What is required - Hunt for the word "Pooley" across the entries below, copying each line that holds it.

Extracted entries -

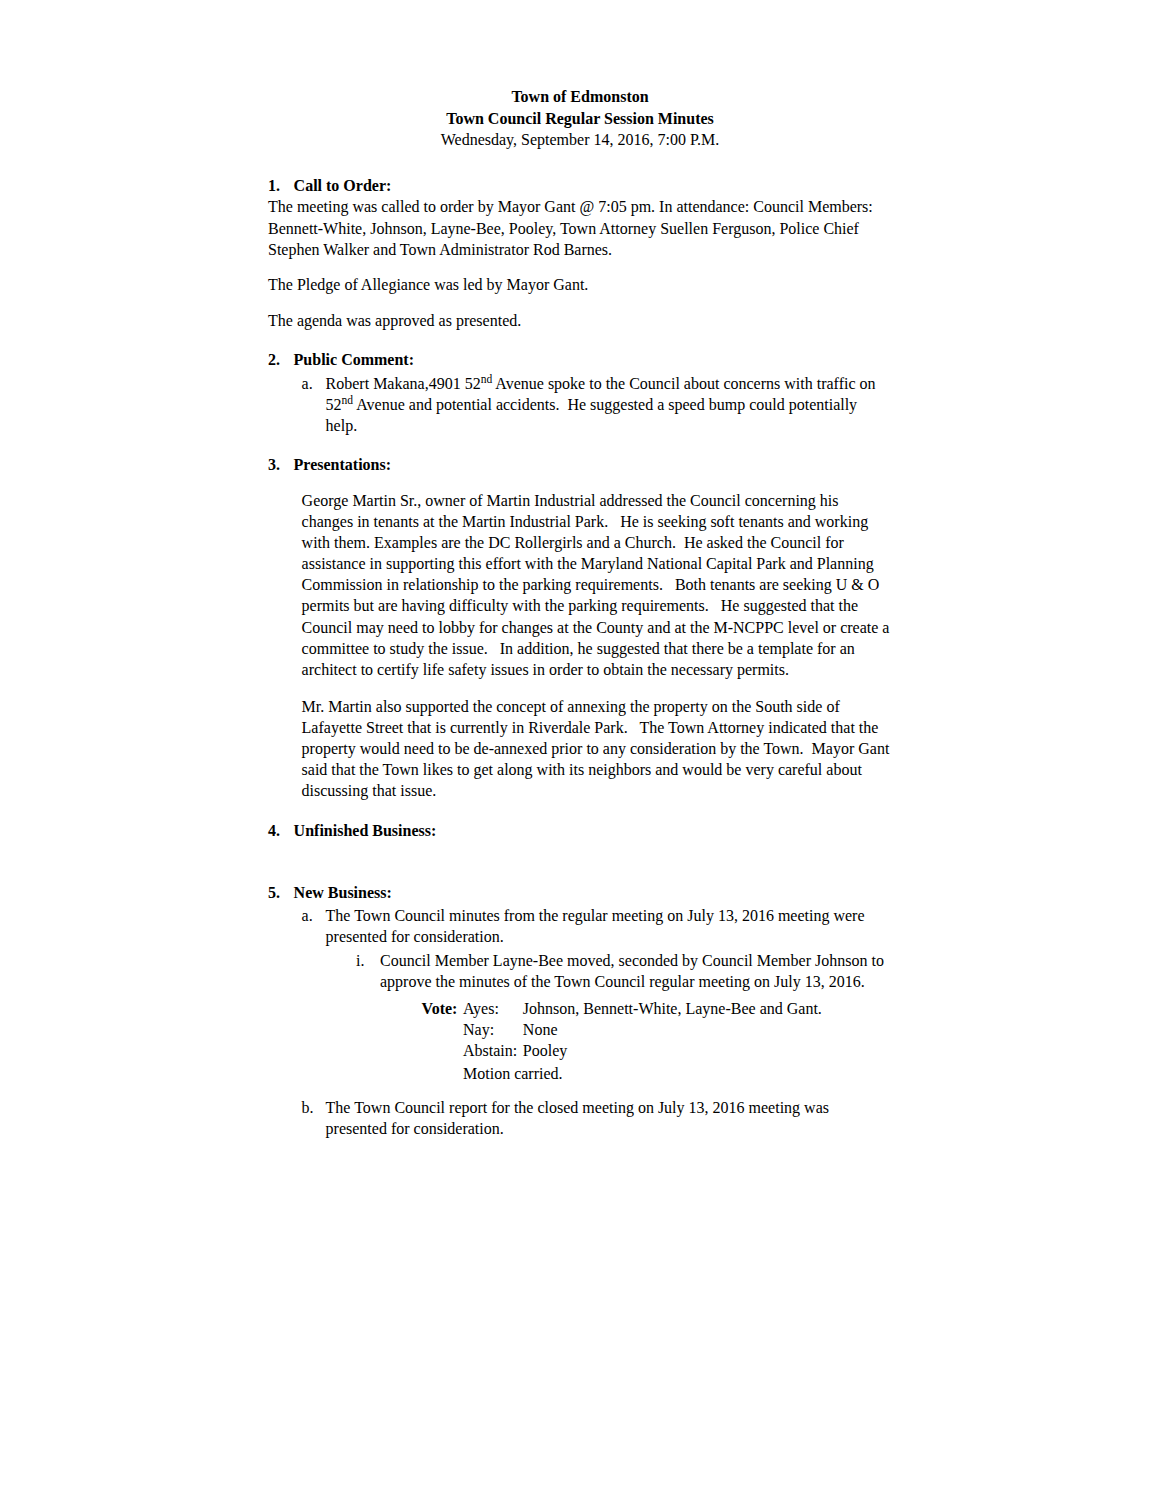Town of Edmonston
Town Council Regular Session Minutes
Wednesday, September 14, 2016, 7:00 P.M.
1. Call to Order:
The meeting was called to order by Mayor Gant @ 7:05 pm. In attendance: Council Members: Bennett-White, Johnson, Layne-Bee, Pooley, Town Attorney Suellen Ferguson, Police Chief Stephen Walker and Town Administrator Rod Barnes.
The Pledge of Allegiance was led by Mayor Gant.
The agenda was approved as presented.
2. Public Comment:
a. Robert Makana,4901 52nd Avenue spoke to the Council about concerns with traffic on 52nd Avenue and potential accidents. He suggested a speed bump could potentially help.
3. Presentations:
George Martin Sr., owner of Martin Industrial addressed the Council concerning his changes in tenants at the Martin Industrial Park. He is seeking soft tenants and working with them. Examples are the DC Rollergirls and a Church. He asked the Council for assistance in supporting this effort with the Maryland National Capital Park and Planning Commission in relationship to the parking requirements. Both tenants are seeking U & O permits but are having difficulty with the parking requirements. He suggested that the Council may need to lobby for changes at the County and at the M-NCPPC level or create a committee to study the issue. In addition, he suggested that there be a template for an architect to certify life safety issues in order to obtain the necessary permits.
Mr. Martin also supported the concept of annexing the property on the South side of Lafayette Street that is currently in Riverdale Park. The Town Attorney indicated that the property would need to be de-annexed prior to any consideration by the Town. Mayor Gant said that the Town likes to get along with its neighbors and would be very careful about discussing that issue.
4. Unfinished Business:
5. New Business:
a. The Town Council minutes from the regular meeting on July 13, 2016 meeting were presented for consideration.
i. Council Member Layne-Bee moved, seconded by Council Member Johnson to approve the minutes of the Town Council regular meeting on July 13, 2016.
| Vote: | Ayes: | Johnson, Bennett-White, Layne-Bee and Gant. |
| | Nay: | None |
| | Abstain: | Pooley |
| | Motion carried. |
b. The Town Council report for the closed meeting on July 13, 2016 meeting was presented for consideration.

Answer -
The meeting was called to order by Mayor Gant @ 7:05 pm. In attendance: Council Members: Bennett-White, Johnson, Layne-Bee, Pooley, Town Attorney Suellen Ferguson, Police Chief Stephen Walker and Town Administrator Rod Barnes.
| | Abstain: | Pooley |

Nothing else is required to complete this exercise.